Alabama is 11 days away from the expiration of Governor Kay Ivey’s “Safer at Home” order.

The first full weekend under Ivey’s new public health order was welcomed by many businesses granted the freedom to reopen.

Some did, some didn’t. At the Shoppes at Eastchase in Montgomery, it was reported that locally-owned stores began to reopen while several of the national chains did not. This has been a common theme in other reopening states around the country. Stores with out-of-state corporate management, many of whom are based out of New York, have yet to give the green light to its locations. This could reflect a growing disconnect between the perception of those in large, cold weather metropolitan areas and the reality in states like Alabama. For those who adhere to the “shop local” approach, now is their time.

One of those people is apparently State Rep. Danny Garrett (R-Trussville) who patronized local shops and found all the safety measures you would hope to see.

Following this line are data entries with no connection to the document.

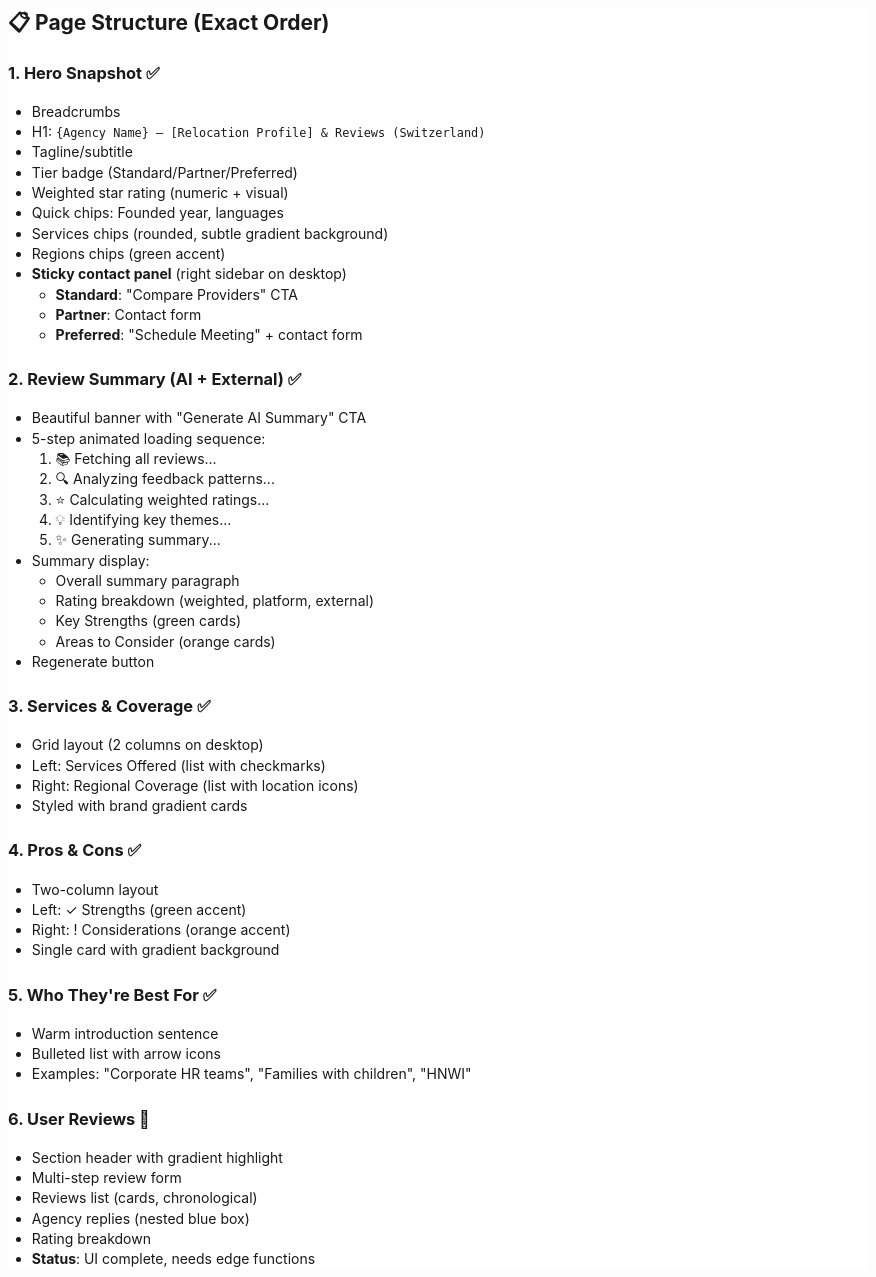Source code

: ## 📋 Page Structure (Exact Order)

### 1. **Hero Snapshot** ✅
- Breadcrumbs
- H1: `{Agency Name} — [Relocation Profile] & Reviews (Switzerland)`
- Tagline/subtitle
- Tier badge (Standard/Partner/Preferred)
- Weighted star rating (numeric + visual)
- Quick chips: Founded year, languages
- Services chips (rounded, subtle gradient background)
- Regions chips (green accent)
- **Sticky contact panel** (right sidebar on desktop)
  - **Standard**: "Compare Providers" CTA
  - **Partner**: Contact form
  - **Preferred**: "Schedule Meeting" + contact form

### 2. **Review Summary (AI + External)** ✅
- Beautiful banner with "Generate AI Summary" CTA
- 5-step animated loading sequence:
  1. 📚 Fetching all reviews...
  2. 🔍 Analyzing feedback patterns...
  3. ⭐ Calculating weighted ratings...
  4. 💡 Identifying key themes...
  5. ✨ Generating summary...
- Summary display:
  - Overall summary paragraph
  - Rating breakdown (weighted, platform, external)
  - Key Strengths (green cards)
  - Areas to Consider (orange cards)
- Regenerate button

### 3. **Services & Coverage** ✅
- Grid layout (2 columns on desktop)
- Left: Services Offered (list with checkmarks)
- Right: Regional Coverage (list with location icons)
- Styled with brand gradient cards

### 4. **Pros & Cons** ✅
- Two-column layout
- Left: ✓ Strengths (green accent)
- Right: ! Considerations (orange accent)
- Single card with gradient background

### 5. **Who They're Best For** ✅
- Warm introduction sentence
- Bulleted list with arrow icons
- Examples: "Corporate HR teams", "Families with children", "HNWI"

### 6. **User Reviews** 🚧
- Section header with gradient highlight
- Multi-step review form
- Reviews list (cards, chronological)
- Agency replies (nested blue box)
- Rating breakdown
- **Status**: UI complete, needs edge functions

Fun in the sun. Alabama’s beaches opened, and the weekend proved to be a huge success on the coast. Baldwin County’s beaches are the largest source of tourism dollars for the state, so their reopening could not have waited much longer without long-lasting damage to the economy. As it stands, state officials are predicting a $3 billion loss in tourism revenue for 2020.

Representing their constituencies. Calls for further easing of restrictions continue to roll in from around the state. On Sunday, State Rep. Wes Allen (R-Troy) posted to social media his thoughts on reopening, saying, “it’s time to allow our barbers and our salons and our churches to be able to reopen immediately.”

The City of Fairhope adopted a resolution requesting Governor Ivey adopt the recommendations in Lt. Governor Will Ainsworth’s 150-page report on reopening.

State Rep. Will Dismukes (R-Prattville) weighed in last week with his thoughts on a full reopening of Alabama’s economy, stating, “We’ve made the working men and women of Alabama suffer for far too long.”